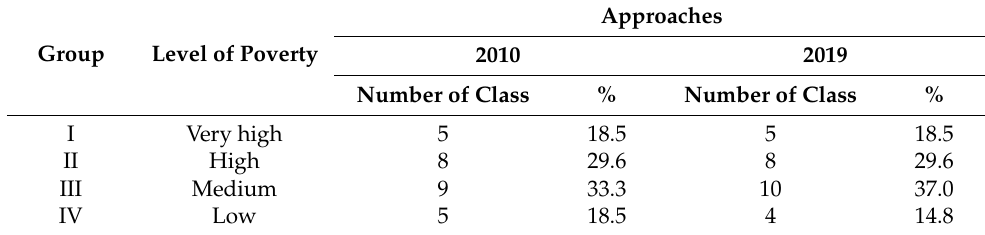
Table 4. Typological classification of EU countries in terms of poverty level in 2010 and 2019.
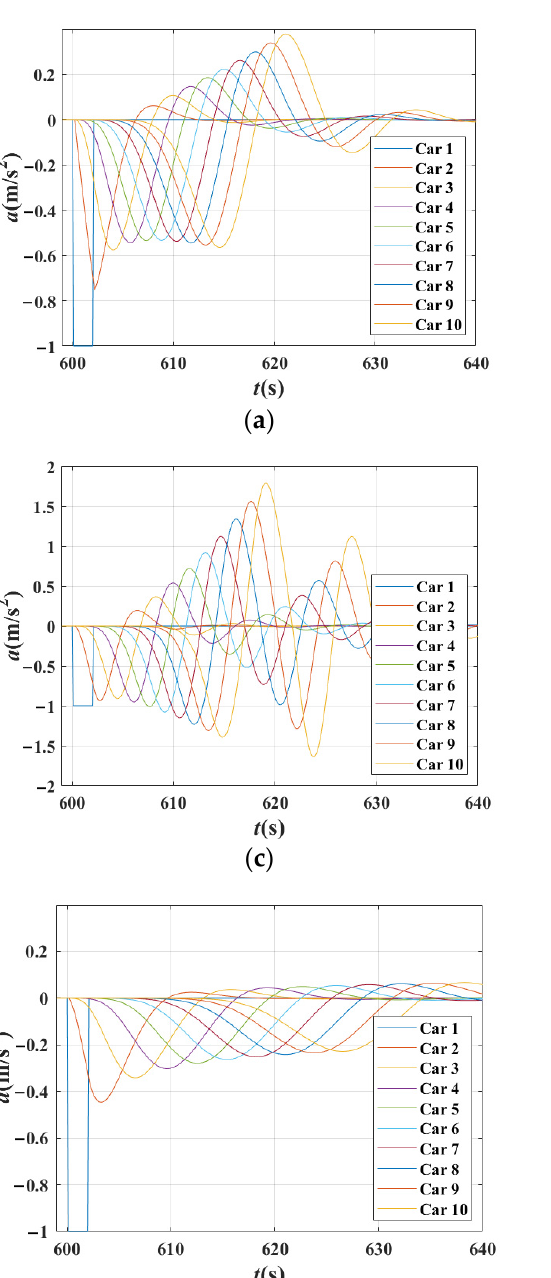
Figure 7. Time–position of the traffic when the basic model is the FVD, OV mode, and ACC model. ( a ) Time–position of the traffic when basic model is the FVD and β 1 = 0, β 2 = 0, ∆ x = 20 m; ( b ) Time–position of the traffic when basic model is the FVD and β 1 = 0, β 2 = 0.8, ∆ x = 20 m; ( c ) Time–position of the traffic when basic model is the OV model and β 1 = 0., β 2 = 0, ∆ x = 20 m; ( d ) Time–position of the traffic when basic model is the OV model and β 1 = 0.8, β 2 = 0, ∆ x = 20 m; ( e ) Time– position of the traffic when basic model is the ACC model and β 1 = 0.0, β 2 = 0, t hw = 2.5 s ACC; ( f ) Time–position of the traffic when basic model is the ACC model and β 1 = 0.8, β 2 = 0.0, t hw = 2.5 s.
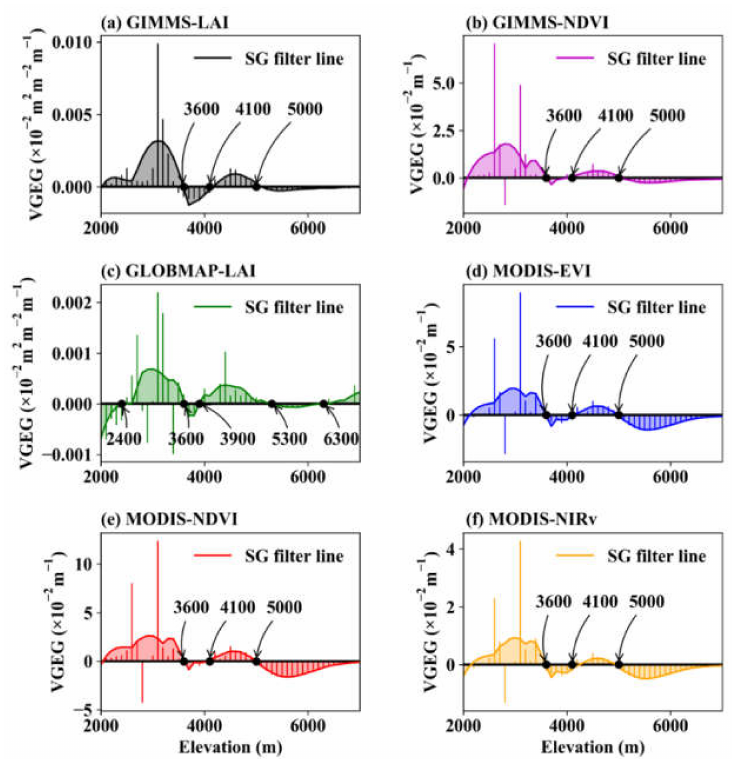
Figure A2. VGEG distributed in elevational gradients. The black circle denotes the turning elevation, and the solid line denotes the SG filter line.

☆ ☆ ☆ ☆ ☆ ☆ ☆

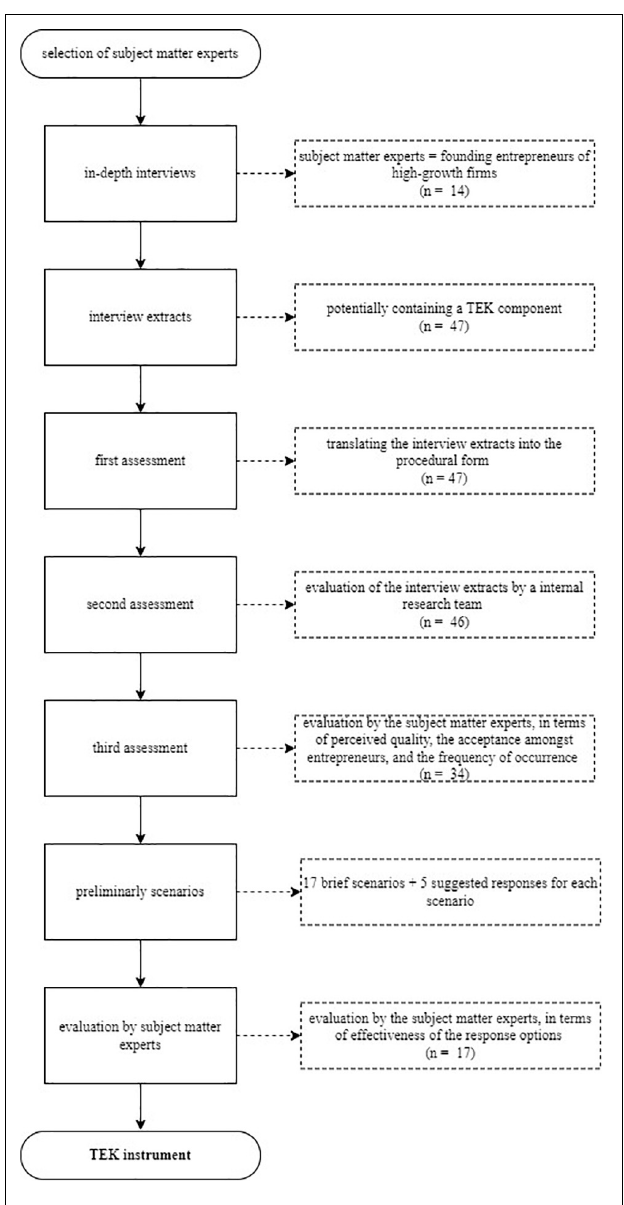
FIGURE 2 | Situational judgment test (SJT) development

☆ ☆ ☆ ☆ ☆ ☆ ☆

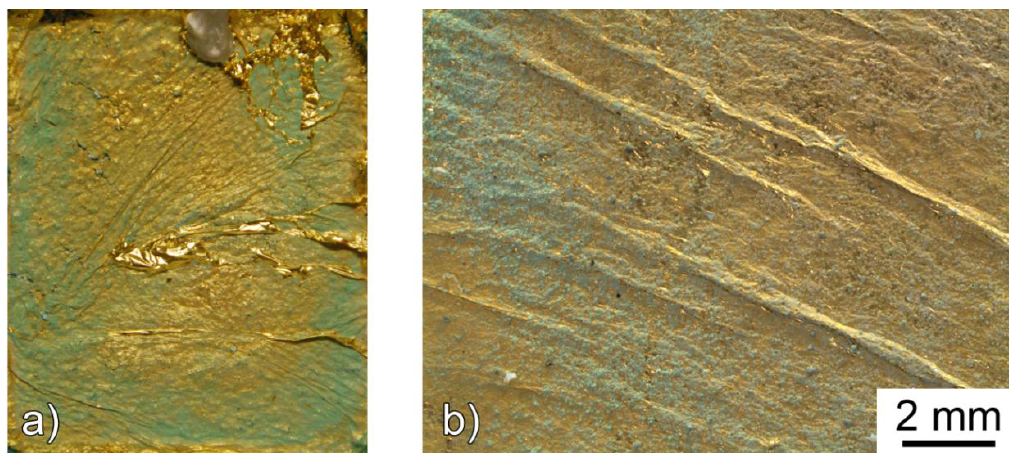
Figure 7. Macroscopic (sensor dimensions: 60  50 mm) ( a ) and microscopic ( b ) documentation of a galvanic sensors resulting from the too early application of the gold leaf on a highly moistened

☆ ☆ ☆ ☆ ☆ ☆ ☆

▶ **WORK INSTRUCTIONS**: Please return the data above exactly as it stands from the line with "Table 4. Typological" to the line with "Figure A2. VGEG", keeping both of those lines but none of the pictures.

▶ **THE COMPLETED TASK**:
Table 4. Typological classification of EU countries in terms of poverty level in 2010 and 2019.
Figure 7. Time–position of the traffic when the basic model is the FVD, OV mode, and ACC model. ( a ) Time–position of the traffic when basic model is the FVD and β 1 = 0, β 2 = 0, ∆ x = 20 m; ( b ) Time–position of the traffic when basic model is the FVD and β 1 = 0, β 2 = 0.8, ∆ x = 20 m; ( c ) Time–position of the traffic when basic model is the OV model and β 1 = 0., β 2 = 0, ∆ x = 20 m; ( d ) Time–position of the traffic when basic model is the OV model and β 1 = 0.8, β 2 = 0, ∆ x = 20 m; ( e ) Time– position of the traffic when basic model is the ACC model and β 1 = 0.0, β 2 = 0, t hw = 2.5 s ACC; ( f ) Time–position of the traffic when basic model is the ACC model and β 1 = 0.8, β 2 = 0.0, t hw = 2.5 s.
Figure A2. VGEG distributed in elevational gradients. The black circle denotes the turning elevation, and the solid line denotes the SG filter line.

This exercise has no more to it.